1. In adult outpatients with moderate to severe ulcerative colitis (UC), AGA recommends using infliximab, adalimumab, golimumab, vedolizumab, tofacitinib or ustekinumab over no treatment. (Medications are ordered based on year of approval by the U.S. FDA.)

2a. In adult outpatients with moderate to severe UC who are naïve to biologic agents, AGA suggests using infliximab or vedolizumab rather than adalimumab, for induction of remission.

2b. In adult outpatients with moderate to severe UC who are naïve to biologic agents, AGA recommends that tofacitinib only be used in the setting of a clinical or registry study.

2c. In adult outpatients with moderate to severe UC who have previously been exposed to infliximab, particularly those with primary nonresponse, AGA suggests using ustekinumab or tofacitinib rather than vedolizumab or adalimumab for induction of remission.

3a. In adult outpatients with active moderate to severe UC, AGA suggests against using thiopurine monotherapy for induction of remission.

3b. In adult outpatients with moderate to severe UC in remission, AGA suggests using thiopurine monotherapy rather than no treatment for maintenance of remission.

3c. In adult outpatients with moderate to severe UC, AGA suggests against using methotrexate monotherapy for induction or maintenance of remission.

4a. In adult outpatients with active moderate to severe UC, AGA suggests using biologic monotherapy (tumor necrosis factor (TNF)-α antagonists, vedolizumab or ustekinumab) or tofacitinib rather than thiopurine monotherapy for induction of remission.

4b. In adult outpatients with moderate to severe UC in remission, AGA makes no recommendation in favor of or against using biologic monotherapy or tofacitinib rather than thiopurine monotherapy for maintenance of remission.

5a. In adult outpatients with moderate to severe UC, AGA suggests combining TNF-α antagonists, vedolizumab or ustekinumab with thiopurines or methotrexate rather than biologic monotherapy.

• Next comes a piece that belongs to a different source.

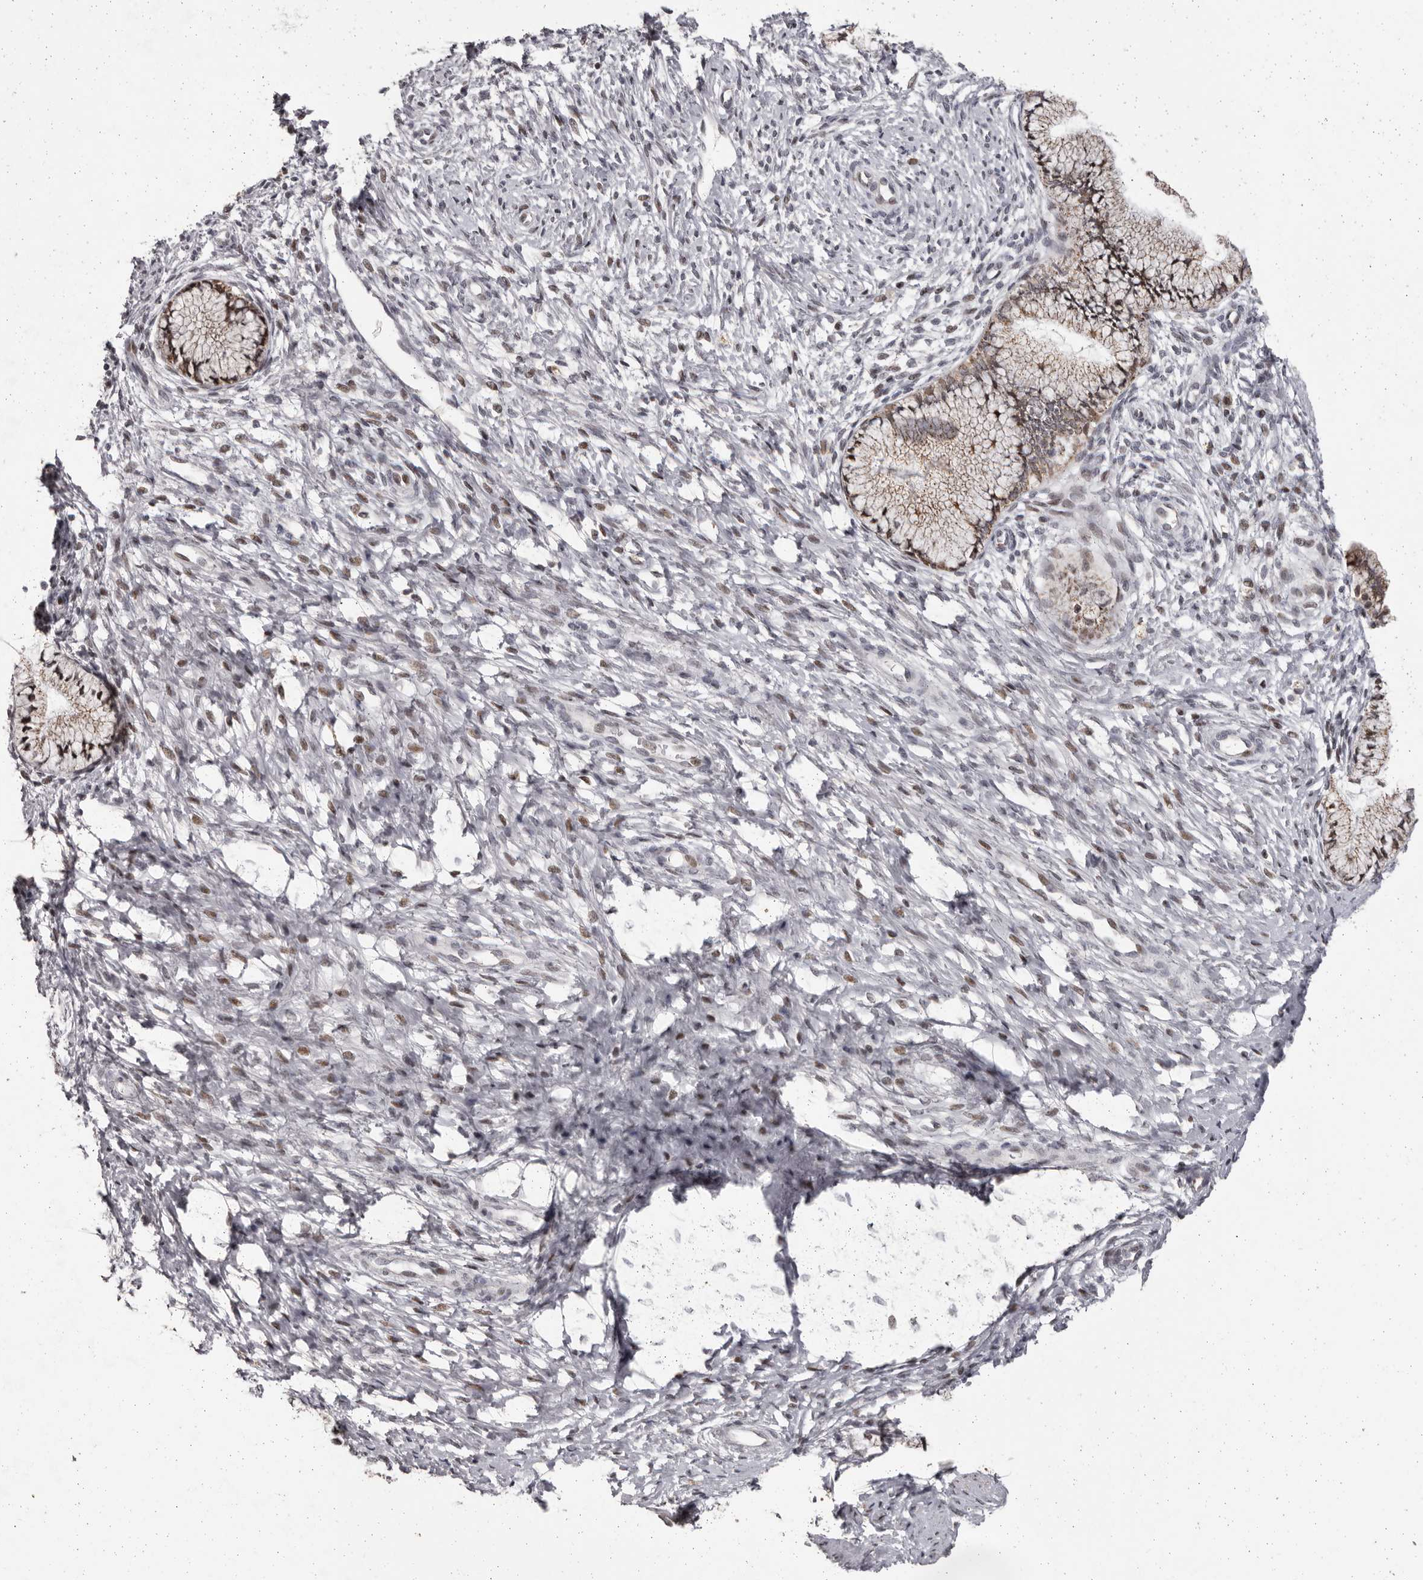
{"staining": {"intensity": "moderate", "quantity": ">75%", "location": "cytoplasmic/membranous"}, "tissue": "cervix", "cell_type": "Glandular cells", "image_type": "normal", "snomed": [{"axis": "morphology", "description": "Normal tissue, NOS"}, {"axis": "topography", "description": "Cervix"}], "caption": "Protein analysis of benign cervix reveals moderate cytoplasmic/membranous expression in approximately >75% of glandular cells. (Brightfield microscopy of DAB IHC at high magnification).", "gene": "C17orf99", "patient": {"sex": "female", "age": 36}}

5b. In adult outpatients with moderate to severe UC, AGA suggests combining TNF-α antagonists, vedolizumab or ustekinumab with thiopurines or methotrexate rather than thiopurine monotherapy.

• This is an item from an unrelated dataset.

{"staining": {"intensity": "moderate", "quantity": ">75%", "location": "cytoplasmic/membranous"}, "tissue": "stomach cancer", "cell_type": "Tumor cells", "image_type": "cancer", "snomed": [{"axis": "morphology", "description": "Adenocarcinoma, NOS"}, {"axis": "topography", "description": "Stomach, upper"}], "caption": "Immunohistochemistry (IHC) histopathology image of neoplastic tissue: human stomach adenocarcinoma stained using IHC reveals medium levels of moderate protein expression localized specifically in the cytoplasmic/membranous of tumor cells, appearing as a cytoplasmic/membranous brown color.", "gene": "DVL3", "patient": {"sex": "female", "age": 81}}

6. In adult outpatients with moderate to severe UC, AGA suggests early use of biologic agents with or without immunomodulator therapy rather than gradual step up after failure of 5-aminosalicylate (5-ASA).

7. In adult outpatients with moderate to severe UC who have achieved remission with biologic agents and/or immunomodulators or tofacitinib, AGA suggests against continuing 5-ASA for induction and maintenance of remission.

8. In hospitalized adult patients with acute severe ulcerative colitis (ASUC), AGA suggests using intravenous methylprednisolone dose equivalent of 40–60 mg/d rather than higher doses of intravenous corticosteroids.

9. In hospitalized adult patients with acute severe UC without infection, AGA suggests against adjunctive antibiotics.

10. In hospitalized adult patients with ASUC refractory to intravenous corticosteroids, AGA suggests using infliximab or cyclosporine.

11. In hospitalized adult patients with acute severe UC being treated with infliximab, AGA makes no recommendation on routine use of intensive vs. standard infliximab dosing.